Copying each record below exactly is the whole task.

=== Data section ===
========================

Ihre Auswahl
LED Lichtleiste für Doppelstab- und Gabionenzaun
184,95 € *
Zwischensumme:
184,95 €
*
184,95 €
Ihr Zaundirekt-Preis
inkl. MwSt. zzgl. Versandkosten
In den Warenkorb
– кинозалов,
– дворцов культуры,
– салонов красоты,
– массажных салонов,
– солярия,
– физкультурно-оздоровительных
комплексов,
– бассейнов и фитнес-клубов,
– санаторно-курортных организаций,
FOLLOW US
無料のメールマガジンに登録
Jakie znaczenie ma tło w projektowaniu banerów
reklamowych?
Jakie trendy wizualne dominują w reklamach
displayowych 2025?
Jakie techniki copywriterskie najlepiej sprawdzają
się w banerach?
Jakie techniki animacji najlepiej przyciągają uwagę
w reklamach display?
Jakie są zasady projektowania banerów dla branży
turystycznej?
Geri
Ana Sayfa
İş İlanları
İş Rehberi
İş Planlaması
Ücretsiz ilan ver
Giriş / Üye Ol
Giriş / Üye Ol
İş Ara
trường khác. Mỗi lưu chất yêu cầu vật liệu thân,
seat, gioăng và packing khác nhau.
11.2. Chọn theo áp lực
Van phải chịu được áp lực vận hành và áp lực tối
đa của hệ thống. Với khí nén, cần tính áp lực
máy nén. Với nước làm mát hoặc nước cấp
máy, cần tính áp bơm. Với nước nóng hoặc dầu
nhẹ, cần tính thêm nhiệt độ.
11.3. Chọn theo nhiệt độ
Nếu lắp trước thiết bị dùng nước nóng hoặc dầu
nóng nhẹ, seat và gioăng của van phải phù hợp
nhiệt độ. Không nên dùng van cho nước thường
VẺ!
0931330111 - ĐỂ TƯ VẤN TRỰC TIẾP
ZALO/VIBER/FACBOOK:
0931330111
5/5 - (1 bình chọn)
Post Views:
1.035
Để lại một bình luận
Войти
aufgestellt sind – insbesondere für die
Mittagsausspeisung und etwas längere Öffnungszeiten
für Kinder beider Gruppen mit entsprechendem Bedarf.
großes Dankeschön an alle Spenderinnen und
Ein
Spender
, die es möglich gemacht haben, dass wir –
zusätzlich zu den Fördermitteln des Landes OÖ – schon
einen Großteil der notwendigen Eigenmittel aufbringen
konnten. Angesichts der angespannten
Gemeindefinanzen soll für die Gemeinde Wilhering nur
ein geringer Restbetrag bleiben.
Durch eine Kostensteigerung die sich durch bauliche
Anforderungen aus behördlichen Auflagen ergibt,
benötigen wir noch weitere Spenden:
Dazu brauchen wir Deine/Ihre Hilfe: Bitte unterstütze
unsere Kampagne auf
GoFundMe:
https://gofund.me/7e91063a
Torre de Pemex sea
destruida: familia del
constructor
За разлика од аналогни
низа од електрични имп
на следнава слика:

========================

=== Exercise response ===
Ihre Auswahl
LED Lichtleiste für Doppelstab- und Gabionenzaun
184,95 € *
Zwischensumme:
184,95 €
*
184,95 €
Ihr Zaundirekt-Preis
inkl. MwSt. zzgl. Versandkosten
In den Warenkorb
– кинозалов,
– дворцов культуры,
– салонов красоты,
– массажных салонов,
– солярия,
– физкультурно-оздоровительных
комплексов,
– бассейнов и фитнес-клубов,
– санаторно-курортных организаций,
FOLLOW US
無料のメールマガジンに登録
Jakie znaczenie ma tło w projektowaniu banerów
reklamowych?
Jakie trendy wizualne dominują w reklamach
displayowych 2025?
Jakie techniki copywriterskie najlepiej sprawdzają
się w banerach?
Jakie techniki animacji najlepiej przyciągają uwagę
w reklamach display?
Jakie są zasady projektowania banerów dla branży
turystycznej?
Geri
Ana Sayfa
İş İlanları
İş Rehberi
İş Planlaması
Ücretsiz ilan ver
Giriş / Üye Ol
Giriş / Üye Ol
İş Ara
trường khác. Mỗi lưu chất yêu cầu vật liệu thân,
seat, gioăng và packing khác nhau.
11.2. Chọn theo áp lực
Van phải chịu được áp lực vận hành và áp lực tối
đa của hệ thống. Với khí nén, cần tính áp lực
máy nén. Với nước làm mát hoặc nước cấp
máy, cần tính áp bơm. Với nước nóng hoặc dầu
nhẹ, cần tính thêm nhiệt độ.
11.3. Chọn theo nhiệt độ
Nếu lắp trước thiết bị dùng nước nóng hoặc dầu
nóng nhẹ, seat và gioăng của van phải phù hợp
nhiệt độ. Không nên dùng van cho nước thường
VẺ!
0931330111 - ĐỂ TƯ VẤN TRỰC TIẾP
ZALO/VIBER/FACBOOK:
0931330111
5/5 - (1 bình chọn)
Post Views:
1.035
Để lại một bình luận
Войти
aufgestellt sind – insbesondere für die
Mittagsausspeisung und etwas längere Öffnungszeiten
für Kinder beider Gruppen mit entsprechendem Bedarf.
großes Dankeschön an alle Spenderinnen und
Ein
Spender
, die es möglich gemacht haben, dass wir –
zusätzlich zu den Fördermitteln des Landes OÖ – schon
einen Großteil der notwendigen Eigenmittel aufbringen
konnten. Angesichts der angespannten
Gemeindefinanzen soll für die Gemeinde Wilhering nur
ein geringer Restbetrag bleiben.
Durch eine Kostensteigerung die sich durch bauliche
Anforderungen aus behördlichen Auflagen ergibt,
benötigen wir noch weitere Spenden:
Dazu brauchen wir Deine/Ihre Hilfe: Bitte unterstütze
unsere Kampagne auf
GoFundMe:
https://gofund.me/7e91063a
Torre de Pemex sea
destruida: familia del
constructor
За разлика од аналогни
низа од електрични имп
на следнава слика:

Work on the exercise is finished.